Dentre todos os lugares que mais odeio no mundo, o Porto está no pico da lista, seguido de perto pelas senzalas. 

Em cada porto deste  Brasil existe um mercado de Escravos. 

Do ponto de vista comercial é notoriamente  pratico expor os escravos que chegam nos navios Tumbeiros- um nome apropriado visto que quase metade dos prisioneiros morrem no caminho- em locais próximos ao desembarque. Ou seja, nas praias ao longo do Porto. O que, em minha nada secreta opinião, é completamente repugnante. Assim como toda e qualquer atividade escravista que se empregue.

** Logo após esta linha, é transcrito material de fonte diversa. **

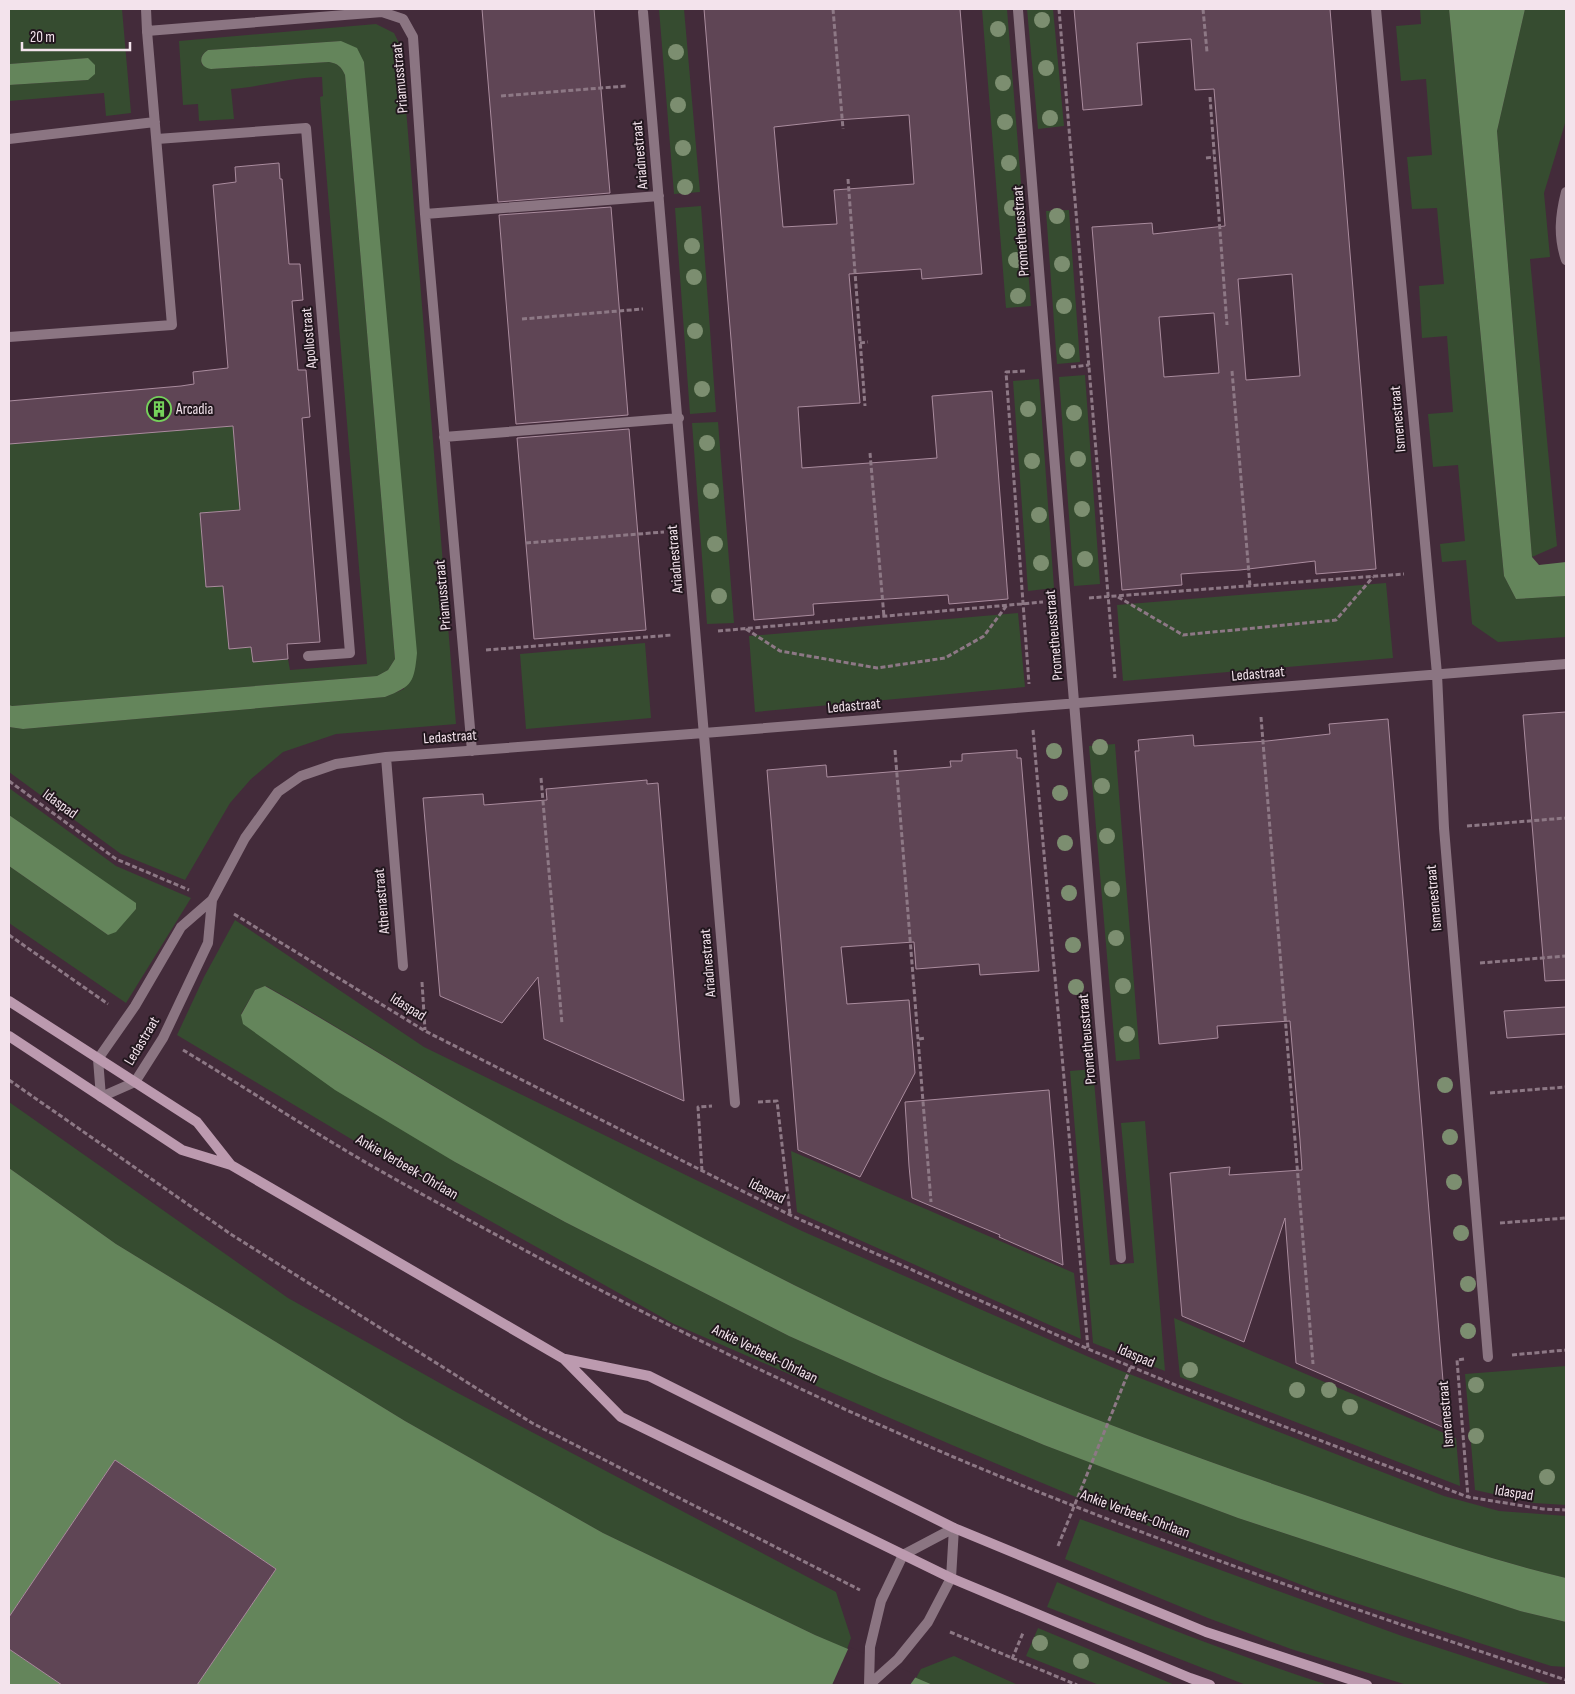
<svg xmlns="http://www.w3.org/2000/svg" width="1575" height="1694" font-family="'Sofia Sans Condensed',sans-serif">
<style>
.green{fill:#364c30}
.water{fill:#64855b}
.pier{fill:#432b3a}
.building{fill:#5f4555;stroke:#aa8c9e;fill-rule:evenodd}
.lines{fill:none;stroke-linecap:round;stroke-linejoin:round}
.path{stroke:#8d7885;stroke-width:3;stroke-dasharray:5 2.5;stroke-linecap:butt}
.lane{stroke:#8b7582;stroke-width:10}
.street{stroke:#8b7582;stroke-width:10}
.secondary{stroke:#bc9aaf;stroke-width:10}
.tree{fill:#7c8e70}
.labels{text-anchor:middle;dominant-baseline:central;stroke-width:4;stroke-linejoin:round;paint-order:stroke}
.street-label{font-size:15px;fill:#f3e3ec;stroke:#22171e}
.poi-label{font-size:15px;fill:#f3e3ec;stroke:#22171e;text-anchor:start}
</style>
<rect width="100%" height="100%" fill="#432b3a"/>
<path class="green" d="M 9,9 L 122,9 L 131,113 L 106,116 L 104,93 L 9,101 L 9,85 L 88,80 L 88,58 L 9,64 Z
M 659,9 L 684,9 L 700,192 L 674,194 Z
M 982,9 L 1007,9 L 1031,306 L 1006,308 Z
M 1027,9 L 1053,9 L 1064,126 L 1038,129 Z
M 1420,9 L 1449,9 L 1504,576 L 1516,599 L 1566,596 L 1566,637 L 1498,642 L 1472,624 L 1466,560 L 1442,562 L 1440,544 L 1465,541 L 1458,465 L 1433,467 L 1428,414 L 1453,412 L 1447,336 L 1422,338 L 1419,286 L 1444,284 L 1437,208 L 1412,209 L 1407,157 L 1432,155 L 1426,79 L 1401,81 L 1396,26 L 1421,24 Z
M 1525,9 L 1566,9 L 1566,120 L 1544,193 L 1550,257 L 1530,259 L 1557,546 L 1532,557 L 1497,131 Z
M 376,24 L 394,33 L 401,47 L 456,724 L 336,734 L 283,752 L 251,779 L 230,803 L 185,880 L 121,854 L 9,772 L 9,727 L 23,729 L 385,697 L 404,689 L 364,62 L 341,41 L 208,50 C 202,54 200,57 202,65 L 211,69 L 329,62 C 338,64 341,66 345,75 L 395,659 L 388,670 L 377,676 L 12,706 L 9,705 L 9,444 L 23,443 L 22,437 L 59,440 L 233,426 L 240,510 L 200,513 L 206,587 L 223,586 L 229,649 L 251,647 L 253,662 L 288,659 L 290,670 L 367,664 L 320,97 L 323,96 L 322,77 C 291,77 262,87 231,89 L 234,119 L 199,121 L 198,104 L 183,105 L 179,41 Z
M 701,206 L 716,412 L 690,414 L 675,208 Z
M 1069,210 L 1080,362 L 1057,364 L 1046,211 Z
M 1085,375 L 1100,584 L 1074,586 L 1059,377 Z
M 1039,379 L 1054,588 L 1028,591 L 1013,381 Z
M 718,422 L 734,623 L 707,624 L 692,423 Z
M 1386,583 L 1393,658 L 1123,681 L 1117,605 Z
M 1018,613 L 1025,687 L 755,712 L 749,636 Z
M 645,643 L 651,718 L 526,729 L 520,654 Z
M 1115,744 L 1140,1059 L 1116,1061 L 1089,746 Z
M 9,788 L 116,866 L 191,898 L 126,1003 L 9,923 L 9,866 L 108,935 L 136,909 L 135,903 L 9,815 Z
M 235,920 L 424,1047 L 696,1180 L 802,1231 L 1114,1368 L 1444,1496 L 1499,1511 L 1566,1516 L 1566,1578 C 1477,1557 1391,1525 1305,1495 C 1162,1446 1020,1393 883,1328 C 742,1262 604,1187 470,1108 C 402,1067 335,1025 266,986 L 255,990 L 241,1014 L 455,1162 L 565,1222 L 789,1336 L 883,1378 L 1044,1445 L 1238,1518 L 1520,1611 L 1566,1622 L 1566,1667 L 1551,1666 L 1315,1590 L 1102,1508 L 952,1445 L 674,1324 L 460,1204 L 177,1035 L 204,977 Z
M 1093,1069 L 1110,1265 L 1134,1263 L 1121,1123 L 1145,1121 L 1165,1371 L 1093,1343 L 1070,1071 Z
M 9,1102 L 288,1298 L 454,1391 L 836,1592 L 851,1638 L 847,1649 L 815,1635 L 603,1533 L 405,1421 L 116,1244 L 9,1168 Z
M 791,1151 L 1074,1273 L 1081,1339 L 797,1212 Z
M 1174,1318 L 1456,1438 L 1460,1486 L 1180,1377 Z
M 1566,1366 L 1566,1505 L 1534,1503 L 1475,1490 L 1465,1374 Z
M 1080,1519 L 1402,1636 L 1553,1685 L 1407,1685 L 1291,1649 L 1208,1618 L 1065,1559 Z
M 1057,1582 C 1146,1621 1236,1655 1328,1685 L 1246,1685 L 1047,1607 Z
M 1038,1628 L 1175,1685 L 1099,1685 L 1026,1656 Z
M 954,1656 L 1018,1685 L 933,1685 L 916,1678 L 921,1669 Z"/>
<path class="water" d="M 1449,9 L 1525,9 L 1497,131 L 1532,557 L 1539,565 L 1566,562 L 1566,596 L 1516,599 L 1504,576 Z
M 341,41 L 357,48 L 364,62 L 417,653 C 414,682 413,686 385,697 L 23,729 L 9,727 L 9,705 L 12,706 L 377,676 L 388,670 L 395,659 L 345,75 C 341,66 338,64 329,62 L 211,69 C 199,67 198,56 208,50 Z
M 88,58 L 95,65 L 95,74 L 88,80 L 9,85 L 9,64 Z
M 9,815 L 136,903 L 136,909 L 116,932 L 108,935 L 9,866 Z
M 265,986 C 334,1025 401,1067 470,1108 C 604,1186 742,1262 883,1328 C 1020,1393 1162,1446 1305,1495 C 1391,1525 1477,1557 1566,1578 L 1566,1622 L 1520,1611 L 1238,1518 L 1115,1472 L 1044,1445 L 883,1378 L 789,1336 L 565,1222 L 455,1162 L 335,1090 L 243,1024 L 241,1015 L 255,990 Z
M 9,1168 L 116,1244 L 405,1421 L 603,1533 L 815,1635 L 933,1685 L 197,1685 L 276,1569 L 115,1460 L 9,1617 Z
M 9,1649 L 62,1685 L 9,1685 Z"/>
<path class="pier" d="M 849,1647 L 917,1675 L 910,1685 L 832,1685 Z"/>
<path class="building" d="M 482,9 L 594,9 L 610,193 L 498,202 Z
M 704,9 L 960,9 L 982,274 L 922,279 L 921,269 L 849,274 L 860,403 L 798,407 L 802,468 L 937,458 L 932,396 L 992,391 L 1008,599 L 949,604 L 948,595 L 813,604 L 814,615 L 754,620 ZM 909,115 L 914,184 L 834,190 L 837,224 L 783,227 L 774,127 L 837,120 Z
M 1074,9 L 1330,9 L 1376,569 L 1316,574 L 1315,561 L 1240,570 L 1181,574 L 1182,585 L 1122,590 L 1092,227 L 1152,223 L 1153,234 L 1225,226 L 1214,89 L 1195,90 L 1191,39 L 1137,43 L 1142,105 L 1083,110 ZM 1292,274 L 1300,376 L 1246,380 L 1238,279 ZM 1214,313 L 1219,373 L 1164,377 L 1159,317 Z
M 279,163 L 280,179 L 282,179 L 289,264 L 300,264 L 303,300 L 292,301 L 298,370 L 306,370 L 310,417 L 302,418 L 320,642 L 287,644 L 288,659 L 253,662 L 251,647 L 229,649 L 223,586 L 206,587 L 200,513 L 240,510 L 233,426 L 9,444 L 9,401 L 181,386 L 194,384 L 193,372 L 228,368 L 213,185 L 236,182 L 235,167 Z
M 611,207 L 628,415 L 516,424 L 499,215 Z
M 629,429 L 646,630 L 534,639 L 517,438 Z
M 1566,712 L 1566,980 L 1545,981 L 1523,715 Z
M 1388,719 L 1411,994 L 1447,1429 L 1296,1363 L 1285,1218 L 1244,1342 L 1182,1316 L 1170,1173 L 1230,1167 L 1229,1175 L 1302,1170 L 1300,1140 L 1290,1021 L 1217,1026 L 1218,1038 L 1159,1044 L 1135,751 L 1139,751 L 1138,740 L 1193,735 L 1194,746 L 1267,741 L 1330,734 L 1329,724 Z
M 1017,750 L 1017,758 L 1021,758 L 1039,971 L 980,975 L 979,964 L 916,969 L 914,942 L 841,947 L 847,1004 L 909,1000 L 915,1073 L 860,1177 L 798,1150 L 767,770 L 826,765 L 827,777 L 951,767 L 950,761 L 962,761 L 962,754 Z
M 647,780 L 647,784 L 658,783 L 684,1101 L 544,1039 L 538,977 L 502,1023 L 440,996 L 423,798 L 483,794 L 484,805 L 547,800 L 546,789 Z
M 1566,1007 L 1566,1034 L 1507,1038 L 1504,1011 Z
M 1049,1090 L 1056,1173 L 1063,1265 L 999,1237 L 1000,1235 L 912,1198 L 909,1166 L 905,1102 Z
M 115,1460 L 276,1569 L 197,1685 L 62,1685 L 9,1649 L 9,1617 Z"/>
<g class="lines">
<path class="path" d="M 833,9 L 843,129
M 1059,9 L 1115,678
M 1203,9 L 1207,52
M 501,96 L 626,86
M 1210,97 L 1227,325
M 1206,158 L 1214,157
M 848,179 L 865,406
M 522,319 L 643,309
M 860,343 L 868,342
M 1071,367 L 1089,365
M 1025,371 L 1006,372 L 1029,684
M 1232,371 L 1250,586
M 870,453 L 884,617
M 526,543 L 664,532
M 1118,597 L 1183,635 L 1336,620 L 1373,577
M 1089,598 L 1404,574
M 746,629 L 780,651 L 877,668 L 945,658 L 984,636 L 1007,605
M 718,631 L 1043,602
M 486,650 L 672,635
M 1261,717 L 1313,1364
M 1033,730 L 1088,1348
M 895,750 L 931,1202
M 541,778 L 562,1024
M 9,781 L 116,859 L 189,890
M 1467,826 L 1566,818
M 234,914 L 425,1031 L 790,1215 L 1088,1349 L 1173,1384 L 1468,1497 L 1543,1509 L 1566,1510
M 9,935 L 108,1004
M 1480,963 L 1566,956
M 422,982 L 425,1030
M 919,1039 L 926,1038
M 183,1050 C 251,1091 317,1135 386,1174 C 553,1268 723,1356 898,1433 C 1116,1529 1341,1605 1566,1680
M 9,1080 L 232,1235 L 532,1423 L 860,1590
M 1490,1093 L 1566,1087
M 758,1102 L 777,1101 L 790,1214
M 702,1171 L 698,1107 L 712,1106
M 1500,1223 L 1566,1218
M 1512,1355 L 1566,1350
M 1464,1359 L 1457,1360 L 1468,1497
M 1058,1546 L 1131,1366
M 950,1632 L 1077,1685
M 1012,1659 L 1023,1633"/>
<path class="lane" d="M 9,139 L 155,122
M 157,139 L 306,128 L 350,653 L 308,656
M 9,337 L 172,325 L 147,31"/>
<path class="street" d="M 146,9 L 147,31 L 382,12 L 403,19 L 413,37 L 425,214 L 472,751
M 1376,9 L 1437,674 L 1444,828 L 1488,1357
M 1018,10 L 1100,1023 L 1121,1258
M 643,12 L 735,1103
M 1566,192 C 1560,216 1558,236 1566,260
M 425,214 L 659,196
M 444,437 L 679,418
M 386,757 L 403,966
M 212,900 L 208,943 L 163,1038 L 135,1082 L 101,1097 L 98,1059 L 135,1006 L 181,927 L 212,900 L 245,838 L 278,792 L 301,776 L 336,764 L 386,757 L 704,733 L 1566,664
M 869,1685 L 870,1647 L 881,1601 L 903,1555 L 954,1528
M 869,1685 L 898,1659 L 928,1622 L 951,1578 L 954,1528"/>
<path class="secondary" d="M 9,1001 L 197,1122 L 231,1165
M 9,1036 L 182,1150 L 231,1165 L 564,1359 L 621,1417 L 951,1578 L 1190,1678 L 1210,1685
M 565,1359 L 649,1376 L 954,1528 L 1206,1632 L 1367,1685"/>
</g>
<g class="tree">
<circle cx="1042" cy="20" r="8"/>
<circle cx="998" cy="29" r="8"/>
<circle cx="676" cy="52" r="8"/>
<circle cx="1046" cy="68" r="8"/>
<circle cx="1003" cy="83" r="8"/>
<circle cx="678" cy="105" r="8"/>
<circle cx="1050" cy="118" r="8"/>
<circle cx="1005" cy="122" r="8"/>
<circle cx="683" cy="148" r="8"/>
<circle cx="1009" cy="163" r="8"/>
<circle cx="685" cy="187" r="8"/>
<circle cx="1012" cy="208" r="8"/>
<circle cx="1057" cy="216" r="8"/>
<circle cx="692" cy="246" r="8"/>
<circle cx="1016" cy="260" r="8"/>
<circle cx="1062" cy="264" r="8"/>
<circle cx="694" cy="277" r="8"/>
<circle cx="1018" cy="296" r="8"/>
<circle cx="1064" cy="306" r="8"/>
<circle cx="695" cy="331" r="8"/>
<circle cx="1067" cy="351" r="8"/>
<circle cx="702" cy="389" r="8"/>
<circle cx="1028" cy="409" r="8"/>
<circle cx="1074" cy="413" r="8"/>
<circle cx="707" cy="443" r="8"/>
<circle cx="1078" cy="459" r="8"/>
<circle cx="1032" cy="461" r="8"/>
<circle cx="711" cy="491" r="8"/>
<circle cx="1082" cy="509" r="8"/>
<circle cx="1039" cy="515" r="8"/>
<circle cx="715" cy="544" r="8"/>
<circle cx="1085" cy="559" r="8"/>
<circle cx="1041" cy="563" r="8"/>
<circle cx="719" cy="596" r="8"/>
<circle cx="1100" cy="747" r="8"/>
<circle cx="1054" cy="751" r="8"/>
<circle cx="1102" cy="786" r="8"/>
<circle cx="1060" cy="793" r="8"/>
<circle cx="1107" cy="836" r="8"/>
<circle cx="1065" cy="843" r="8"/>
<circle cx="1112" cy="889" r="8"/>
<circle cx="1069" cy="893" r="8"/>
<circle cx="1116" cy="938" r="8"/>
<circle cx="1073" cy="945" r="8"/>
<circle cx="1123" cy="986" r="8"/>
<circle cx="1076" cy="987" r="8"/>
<circle cx="1127" cy="1034" r="8"/>
<circle cx="1445" cy="1085" r="8"/>
<circle cx="1450" cy="1137" r="8"/>
<circle cx="1454" cy="1182" r="8"/>
<circle cx="1461" cy="1233" r="8"/>
<circle cx="1468" cy="1284" r="8"/>
<circle cx="1468" cy="1331" r="8"/>
<circle cx="1190" cy="1370" r="8"/>
<circle cx="1476" cy="1385" r="8"/>
<circle cx="1297" cy="1390" r="8"/>
<circle cx="1329" cy="1390" r="8"/>
<circle cx="1350" cy="1407" r="8"/>
<circle cx="1476" cy="1436" r="8"/>
<circle cx="1547" cy="1477" r="8"/>
<circle cx="1040" cy="1643" r="8"/>
<circle cx="1081" cy="1661" r="8"/>
</g>
<defs>
<symbol id="building-ring" viewBox="-11 -11 22 22"><circle r="9.5" fill="#22171e" stroke="#75d25b" stroke-width="1.5"/><path d="M-4-6H4V6H1V3H-1V6H-4ZM-2.5-4.3h1.7v1.8h-1.7ZM.8-4.3h1.7v1.8H.8ZM-2.5-1h1.7V.8h-1.7ZM.8-1h1.7V.8H.8Z" fill="#75d25b"/></symbol>
</defs>
<g fill-rule="evenodd">
<use href="#building-ring" x="145" y="395" width="28" height="28"/>
</g>
<g class="labels">
<g class="street-label">
<text transform="translate(400 78) rotate(-95)">Priamusstraat</text>
<text transform="translate(640 155) rotate(-95)">Ariadnestraat</text>
<text transform="translate(1021 231) rotate(-94)">Prometheusstraat</text>
<text transform="translate(309 338) rotate(-95)">Apollostraat</text>
<text transform="translate(1398 419) rotate(-95)">Ismenestraat</text>
<text transform="translate(675 559) rotate(-95)">Ariadnestraat</text>
<text transform="translate(443 595) rotate(-95)">Priamusstraat</text>
<text transform="translate(1054 635) rotate(-95)">Prometheusstraat</text>
<text transform="translate(1258 674) rotate(-5)">Ledastraat</text>
<text transform="translate(854 706) rotate(-5)">Ledastraat</text>
<text transform="translate(450 737) rotate(-4)">Ledastraat</text>
<text transform="translate(60 804) rotate(36)">Idaspad</text>
<text transform="translate(1434 898) rotate(-95)">Ismenestraat</text>
<text transform="translate(382 901) rotate(-95)">Athenastraat</text>
<text transform="translate(708 963) rotate(-95)">Ariadnestraat</text>
<text transform="translate(408 1007) rotate(32)">Idaspad</text>
<text transform="translate(1087 1039) rotate(-95)">Prometheusstraat</text>
<text transform="translate(142 1041) rotate(-59)">Ledastraat</text>
<text transform="translate(407 1167) rotate(30)">Ankie Verbeek-Ohrlaan</text>
<text transform="translate(767 1191) rotate(27)">Idaspad</text>
<text transform="translate(765 1354) rotate(26)">Ankie Verbeek-Ohrlaan</text>
<text transform="translate(1136 1356) rotate(23)">Idaspad</text>
<text transform="translate(1446 1414) rotate(-95)">Ismenestraat</text>
<text transform="translate(1514 1493) rotate(9)">Idaspad</text>
<text transform="translate(1135 1514) rotate(20)">Ankie Verbeek-Ohrlaan</text>
</g>
<g class="poi-label">
<text x="176" y="409">Arcadia</text>
</g>
</g>
<rect width="1575" height="1694" fill="none" stroke="#f3e3ec" stroke-width="20"/>
<path d="M22 42v8h108v-8" fill="none" stroke="#f3e3ec" stroke-width="2.5"/>
<text x="30" y="42" font-size="15" fill="#f3e3ec" stroke="#22171e" stroke-width="4" paint-order="stroke">20 m</text>
</svg>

Quanto tempo mais levará para que os homens parem de fazer mal uns aos outros em virtude da ganancia?

Fito compenetradamente meus pés enquanto atravesso a passos largos o mercado de Escravos em Nossa Senhora do Desterro. 

Para todo lugar que  olhe, além dos meus pés, vejo correntes e grilhões aprisionando homens, mulheres e crianças que foram arrancados de suas terras, de seu lar, de sua família, e vendidos como “peças”. 

“Peças”. Repito, testando a sonoridade e o sabor da palavra em minha boca.

“Peças”.

Como peças de vestuário, de decoração, ou  peças... de carroça.

“Peças”. Não pessoas.

-Vejam Senhoras e Senhores, tenho aqui uma bela “peça”. - Anuncia um comerciante de escravos. “Peça”. Repito mais uma vez com os lábios sem proferir a palavra. Apenas testando-a com indignação.- Um belo reprodutor.- prossegue com sua apresentação enojando-me ainda mais.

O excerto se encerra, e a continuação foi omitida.